Monday, January 7, 2013

Amateurs and Professionals

Charles Eisenstein in his riveting tome Sacred Economics discusses jobs in a way few have. I remember having a discussion about this same issue with Senator Carl Levin in his office almost a decade ago when I tried to have him distinguish that building more Hummers was a negative for the commonwealth, whereas building more Prius' was a step in the better direction. Here's Eisenstein's riff from pp. 273-74.

The goal of the compassionate economy, therefore, is not to provide "jobs," as most liberal politicians seem to think. Once work has become mechanical, it is in a sense too late -- inhuman work might as well be done by machines. I cannot help but remark on the inanity of economic programs that seek to make more "jobs," as if we needed more goods and services. Why do we want to create more jobs? It is so people have money to live. For that purpose they might as well dig holes in the ground and then fill them up again as Keynes famously quipped. present economic policies attempt just that: witness the current efforts to reignite the housing construction at a time when there are 9 million vacant housing units in the United States.
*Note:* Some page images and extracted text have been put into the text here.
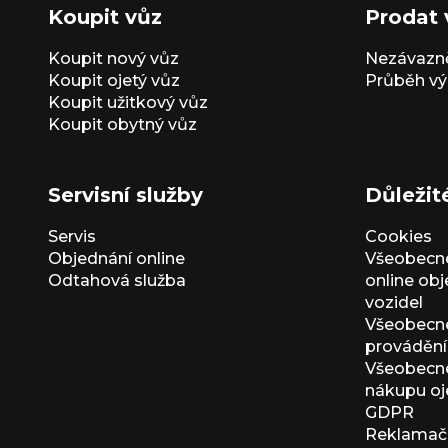
Koupit vůz
Prodat 
Koupit nový vůz
Nezávazně
Koupit ojetý vůz
Průběh vý
Koupit užitkový vůz
Koupit obytný vůz
Servisní služby
Důležit
Servis
Cookies
Objednání online
Všeobecn
Odtahová služba
online ob
vozidel
Všeobecn
provádění 
Všeobecné
nákupu oj
GDPR
Reklamačn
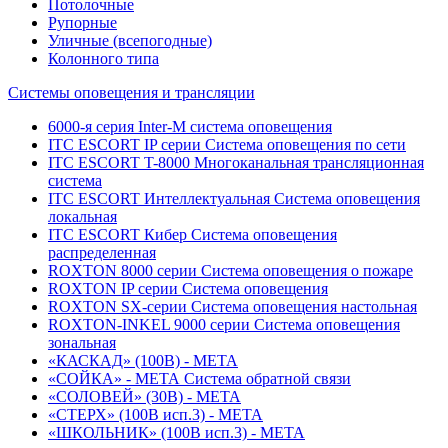
Потолочные
Рупорные
Уличные (всепогодные)
Колонного типа
Системы оповещения и трансляции
6000-я серия Inter-M система оповещения
ITC ESCORT IP серии Система оповещения по сети
ITC ESCORT T-8000 Многоканальная трансляционная
система
ITC ESCORT Интеллектуальная Система оповещения
локальная
ITC ESCORT Кибер Система оповещения
распределенная
ROXTON 8000 серии Система оповещения о пожаре
ROXTON IP серии Система оповещения
ROXTON SX-серии Система оповещения настольная
ROXTON-INKEL 9000 серии Система оповещения
зональная
«КАСКАД» (100В) - МЕТА
«СОЙКА» - МЕТА Система обратной связи
«СОЛОВЕЙ» (30В) - МЕТА
«СТЕРХ» (100В исп.3) - МЕТА
«ШКОЛЬНИК» (100В исп.3) - МЕТА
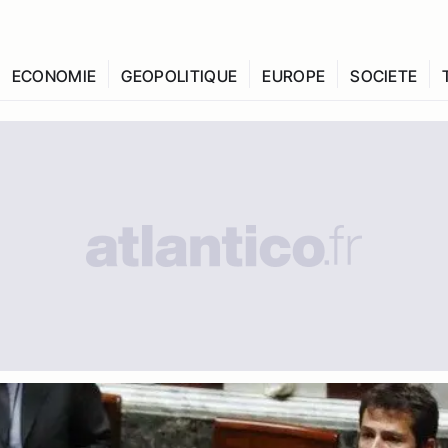
ECONOMIE
GEOPOLITIQUE
EUROPE
SOCIETE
Wouldn't it be better to pay people to do nothing at all, and free up their creative energy to meet the urgent needs of the world?

Clearly, we possess the means and face the necessity to grow less, to work less, and to turn our energies toward other things. It is time to redeem the age-old promise of industry: that technology will allow a dramatic reduction in the workweek and usher in an age of "leisure." Unfortunately, the word leisure carries connotations of frivolity and dissipation that are inconsistent with the urgent needs of the planet and its people as the age turns. There is a vast amount of important work to be done, work that is consistent with degrowth because it won't necessarily produce salable product. There are forests to replant, sick people to care for, an entire planet to be healed. I think we are going to be very busy. We are going to work hard doing deeply meaningful things that no longer must fight upstream against the flow of money, the imperative of growth. Yet I also believe we will have more true leisure -- the experience of the abundance of time -- than we do today. The scarcity of time is one reason we overconsume, attempting to compensate for the loss of this most primal of all wealth. Time is life To be truly rich is to have sovereignty over our own time.

Eisenstein has a lot more to say about work and jobs, but he's one of the first to challenge the concepts that all jobs are equal. Reminds me of a talk I heard once from Daniel Boorstin, historian and former Librarian of Congress who made the distinction between and amateur and a professional. A professional, he said is one who does something for the money. Whereas an amateur (from the Latin amo amare -'to love') does it for the love. Perhaps we need a lot more amateurs and few less professionals.